Gold is the largest tokenized commodity on-chain, with more than $4.9 billion in on-chain gold already issued. But most products still stop at spot exposure and do not offer ways to make those holdings productive.
The report said the next phase for RWA is to move beyond tokenization alone and turn on-chain assets into yield-bearing positions. In traditional markets, gold covered-call ETFs already offer one model. The piece cited GLDI, which charges about a 0.65% management fee and deducts that fee directly from investor returns.
It then described Enhanced’s PAXG Volatility Income Vault, the firm’s first Thesis Vault product. The vault uses PAXG and a covered-call strategy to generate income from gold volatility. It runs on an RFQ model, with deposited assets sent through batch auctions where market makers quote prices before options are executed on-chain and users receive premium income upfront.
According to the report, the vault uses European-style options that can only be exercised at expiry, with funds locked for each cycle.
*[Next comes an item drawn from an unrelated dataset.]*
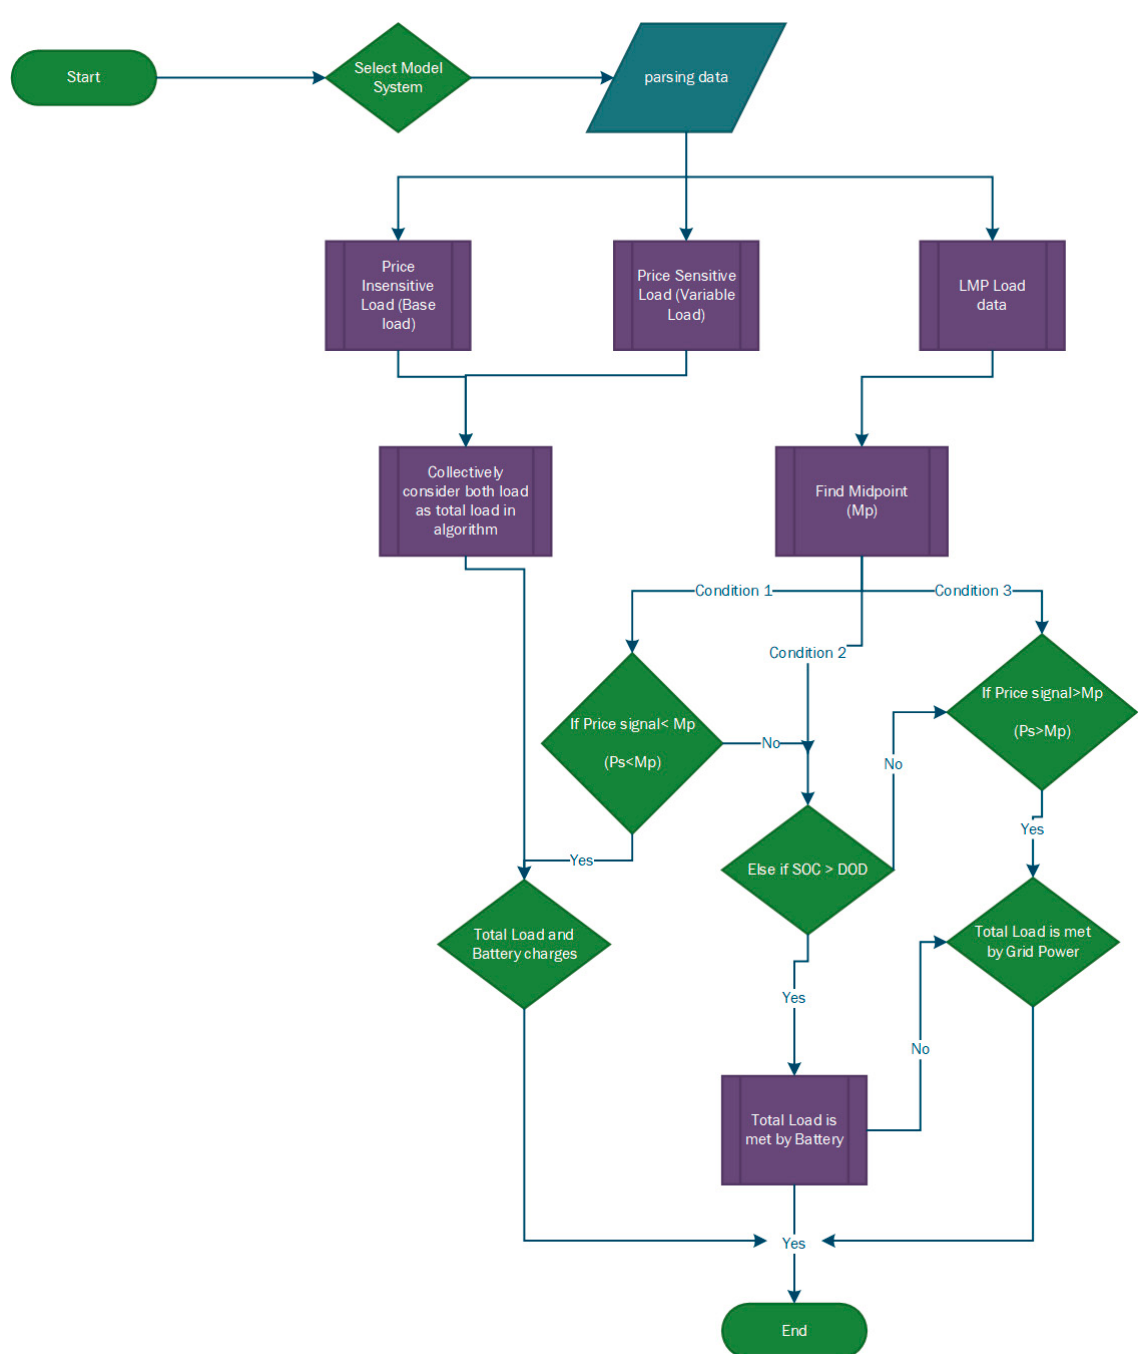
Figure 1. Flow chart of proposed algorithm based on the coordinated model of DR and BESS.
Users can deposit either PAXG or USDC, and the system converts USDC into PAXG automatically. Options run on a two-week cycle, about 26 times per year, with strike prices expected to sit 3% to 7% above the current gold price.
Two payout modes are available. In compounding mode, USDC premiums are automatically converted back into PAXG and rolled into the next cycle. In income mode, proceeds are kept separately and users can withdraw USDC at any time. The piece argued that this model aims to solve a core RWA problem: not just putting assets on-chain, but making them generate real economic value.